• _Entries provided_:
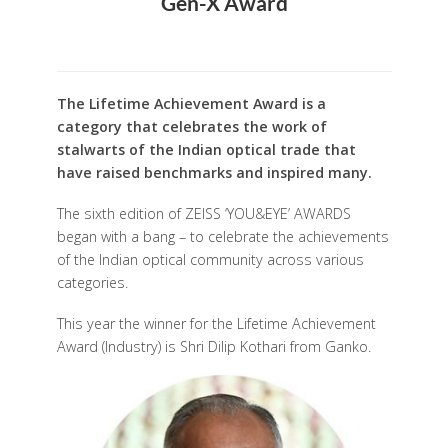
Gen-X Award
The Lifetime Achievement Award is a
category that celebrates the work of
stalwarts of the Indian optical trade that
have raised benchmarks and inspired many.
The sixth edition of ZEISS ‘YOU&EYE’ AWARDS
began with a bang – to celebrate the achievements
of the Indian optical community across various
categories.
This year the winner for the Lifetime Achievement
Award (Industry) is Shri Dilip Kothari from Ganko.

---

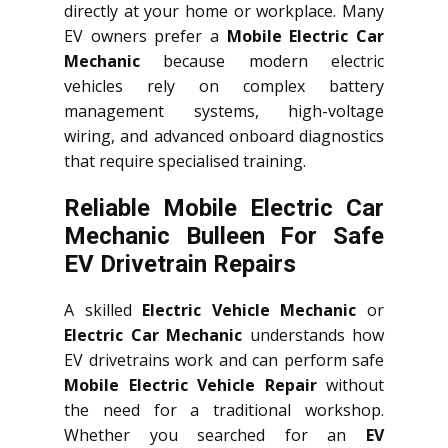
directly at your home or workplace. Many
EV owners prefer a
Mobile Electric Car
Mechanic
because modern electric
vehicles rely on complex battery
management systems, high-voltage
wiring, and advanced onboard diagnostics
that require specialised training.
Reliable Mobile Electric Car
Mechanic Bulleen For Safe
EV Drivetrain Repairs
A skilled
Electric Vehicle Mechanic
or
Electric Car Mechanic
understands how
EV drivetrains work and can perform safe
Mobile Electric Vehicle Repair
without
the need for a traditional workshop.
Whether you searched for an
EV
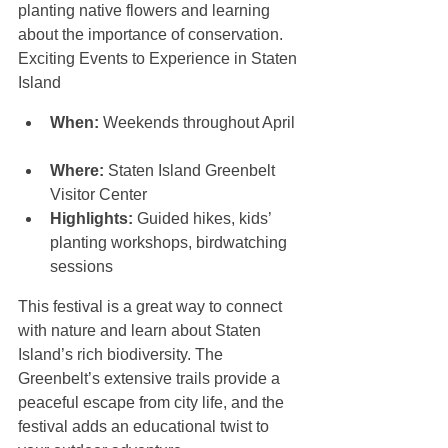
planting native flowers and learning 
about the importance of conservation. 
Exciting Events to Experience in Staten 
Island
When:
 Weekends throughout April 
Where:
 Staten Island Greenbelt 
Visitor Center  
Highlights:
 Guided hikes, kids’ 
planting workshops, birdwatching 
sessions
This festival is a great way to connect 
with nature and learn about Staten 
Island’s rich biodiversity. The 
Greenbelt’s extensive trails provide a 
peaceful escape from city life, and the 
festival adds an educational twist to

---

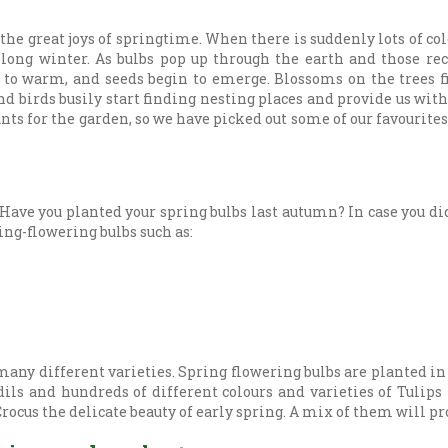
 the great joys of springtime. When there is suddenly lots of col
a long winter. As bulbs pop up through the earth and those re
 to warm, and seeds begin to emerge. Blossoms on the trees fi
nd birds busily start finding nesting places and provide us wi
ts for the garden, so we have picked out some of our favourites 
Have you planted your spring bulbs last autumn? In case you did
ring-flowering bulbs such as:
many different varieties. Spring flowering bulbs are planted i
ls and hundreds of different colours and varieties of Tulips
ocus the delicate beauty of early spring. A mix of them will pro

• _Assignment_: Which lines above run from the one containing "Visitor Center" down to the one containing "festival adds an educational twist to"? Repeat exactly those, both ends included, and nothing else.

• _Expected answer_:
Visitor Center  
Highlights:
 Guided hikes, kids’ 
planting workshops, birdwatching 
sessions
This festival is a great way to connect 
with nature and learn about Staten 
Island’s rich biodiversity. The 
Greenbelt’s extensive trails provide a 
peaceful escape from city life, and the 
festival adds an educational twist to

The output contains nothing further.